# Lingering Odor: Pipe vs Cigar



## Jack Straw (Nov 20, 2008)

Quick question: for those of you who smoke both pipes and cigars in your home, do cigars leave more of a lingering odor than pipes do?


----------



## IHT (Dec 27, 2003)

yes, by far. even if you've smoked a really strong latakia blend, the overwhelming stale cigar oder will stick around for a looooong time more than the pipe aroma. if you do it continually, you can really get that stale cigar smell entrenched into the house/car/garage/whatever...


----------



## commonsenseman (Apr 18, 2008)

YES. The pipe odor is gone by the next day, the cigar odor lasts at least a week.


----------



## Jack Straw (Nov 20, 2008)

Dammit. Thanks fellas.


----------



## Rascal (Jan 29, 2010)

On the few occasions I smoke a cigar in the man cave I find that 3 smokers candles burning for about 6 hours usually knocks most of it out. I don't know if that would work in one sitting. I have only done it over the course of 2 days.


----------



## GuitarDan (Nov 26, 2009)

A cigar gets me the evil eye from my wife or mother in-law for about a week.
A pipe only risks arched eyebrows for half a day.


----------



## Commander Quan (May 6, 2003)

Yeah there is way more tobacco to burn when you smoke a cigar, and that smell will stick around for a couple days. The pipe smell is usually gone in 24 hours.


----------



## Jack Straw (Nov 20, 2008)

And here with the girlfriend out of town for the weekend I thought I was gonna get away with something LOL.


----------



## Commander Quan (May 6, 2003)

It should be warm enough to crack open a window this weekend, that should help relieve some of the smell, and worse case scenario burn a couple bags of popcorn.


----------



## paracite (Jan 8, 2010)

I hear that darker cigars are more oily, so it would stick to the walls and infuse in the paint (not sure if it's true). But pipe smoke, I have smoked in the apartment a couple times and the smell does go away. Plus, pipe smoke sometimes is very pleasant so your partner/s would love you more! Haha. 
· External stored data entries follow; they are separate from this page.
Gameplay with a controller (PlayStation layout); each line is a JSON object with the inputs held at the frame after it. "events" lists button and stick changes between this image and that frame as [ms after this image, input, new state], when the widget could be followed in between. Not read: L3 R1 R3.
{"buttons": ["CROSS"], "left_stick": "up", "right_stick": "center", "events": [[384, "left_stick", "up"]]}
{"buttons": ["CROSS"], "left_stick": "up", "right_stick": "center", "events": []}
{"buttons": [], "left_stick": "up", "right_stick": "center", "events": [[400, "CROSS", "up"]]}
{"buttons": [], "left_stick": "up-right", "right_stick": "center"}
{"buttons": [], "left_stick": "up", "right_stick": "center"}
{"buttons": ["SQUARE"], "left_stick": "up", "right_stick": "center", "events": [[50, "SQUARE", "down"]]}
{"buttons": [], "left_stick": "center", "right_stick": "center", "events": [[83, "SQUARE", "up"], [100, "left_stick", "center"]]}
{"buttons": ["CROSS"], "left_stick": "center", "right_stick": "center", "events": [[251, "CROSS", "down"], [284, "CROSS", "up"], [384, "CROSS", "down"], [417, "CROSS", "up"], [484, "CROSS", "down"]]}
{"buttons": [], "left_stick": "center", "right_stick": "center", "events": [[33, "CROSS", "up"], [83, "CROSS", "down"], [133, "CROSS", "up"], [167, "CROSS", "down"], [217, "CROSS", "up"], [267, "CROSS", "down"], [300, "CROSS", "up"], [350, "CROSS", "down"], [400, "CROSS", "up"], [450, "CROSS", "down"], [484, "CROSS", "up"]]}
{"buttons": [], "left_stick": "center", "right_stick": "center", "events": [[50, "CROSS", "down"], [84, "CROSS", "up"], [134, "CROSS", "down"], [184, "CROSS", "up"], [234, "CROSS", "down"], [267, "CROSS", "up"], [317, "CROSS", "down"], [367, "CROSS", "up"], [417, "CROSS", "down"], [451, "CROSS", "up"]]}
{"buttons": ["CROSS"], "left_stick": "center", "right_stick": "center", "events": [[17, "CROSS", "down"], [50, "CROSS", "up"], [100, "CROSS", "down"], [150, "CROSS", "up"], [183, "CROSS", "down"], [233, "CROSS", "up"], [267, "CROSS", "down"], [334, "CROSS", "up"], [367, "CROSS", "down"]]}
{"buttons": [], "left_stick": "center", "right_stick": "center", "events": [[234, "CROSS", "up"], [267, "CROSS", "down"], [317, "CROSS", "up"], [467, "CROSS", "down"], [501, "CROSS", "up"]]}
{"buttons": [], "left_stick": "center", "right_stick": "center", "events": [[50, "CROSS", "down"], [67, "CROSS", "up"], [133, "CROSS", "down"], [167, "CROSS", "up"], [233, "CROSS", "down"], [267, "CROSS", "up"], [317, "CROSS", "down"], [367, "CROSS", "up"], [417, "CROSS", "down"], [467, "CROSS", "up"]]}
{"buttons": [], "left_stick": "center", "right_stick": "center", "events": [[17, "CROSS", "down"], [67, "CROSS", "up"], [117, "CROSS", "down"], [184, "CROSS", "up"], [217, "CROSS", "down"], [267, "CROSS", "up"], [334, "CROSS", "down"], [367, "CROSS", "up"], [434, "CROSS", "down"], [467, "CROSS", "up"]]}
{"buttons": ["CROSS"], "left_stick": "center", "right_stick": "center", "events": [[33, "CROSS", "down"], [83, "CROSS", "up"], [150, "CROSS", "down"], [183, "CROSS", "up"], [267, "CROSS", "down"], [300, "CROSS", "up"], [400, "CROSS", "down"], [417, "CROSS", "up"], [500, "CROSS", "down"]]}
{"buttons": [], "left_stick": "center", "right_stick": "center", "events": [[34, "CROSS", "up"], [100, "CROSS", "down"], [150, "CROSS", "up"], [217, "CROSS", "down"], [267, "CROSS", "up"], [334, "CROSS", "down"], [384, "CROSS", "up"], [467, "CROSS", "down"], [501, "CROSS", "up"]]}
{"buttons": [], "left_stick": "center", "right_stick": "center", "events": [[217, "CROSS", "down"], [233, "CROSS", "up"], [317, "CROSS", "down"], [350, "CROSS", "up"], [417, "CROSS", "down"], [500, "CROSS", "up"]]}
If you keep it in one room, with an exhaust fan, the smell might go away quick... Try the kitchen? And then cook very strong smelling food. That might help. If your girlfriend comes back and sees you in an apron and oven mittens (don't do it naked it does NOT work) taking out a casserole she might discount the cigar smell. Voila!


----------



## Jack Straw (Nov 20, 2008)

I smoke a pipe in the house probably 5 days a week with an exhaust fan and smoker's candle, the smell usually subsides to its baseline level after an hour or so. It's a good system.

Maybe I could get away with a petit corona. :lol:


----------



## RJpuffs (Jan 27, 2008)

Jack Straw said:


> I smoke a pipe in the house probably 5 days a week with an exhaust fan and smoker's candle, the smell usually subsides to its baseline level after an hour or so. It's a good system.
> 
> Maybe I could get away with a petit corona. :lol:


I don't know ... somehow cigar after-odors seem to get progressively worse over time, i.e. the room smells worse after each passing hour. Especially if the smoke has something to cling onto - furniture, drapes, pets, children, etc.


----------



## Jack Straw (Nov 20, 2008)

Man, I wish I had an office/study. Some day...


----------



## Arizona (Jul 19, 2007)

Yeah no comparison, the pipe smell is gone very quickly whereas a cigar can last for days at least. Same with the car. In any case enjoy your smoke and when she gets home ball-up and say "It's a man's world, get over it!"


----------



## DSturg369 (Apr 6, 2008)

IHT said:


> yes, by far


Totally agree!


----------



## Bryant (Mar 9, 2010)

I smoke outside except when it's freezing. Cigars smell like smoldering buffalo turds, cigarettes just stink but a pipe is inviting. Few complain about pipes and if they do just tell them to GTFO.


----------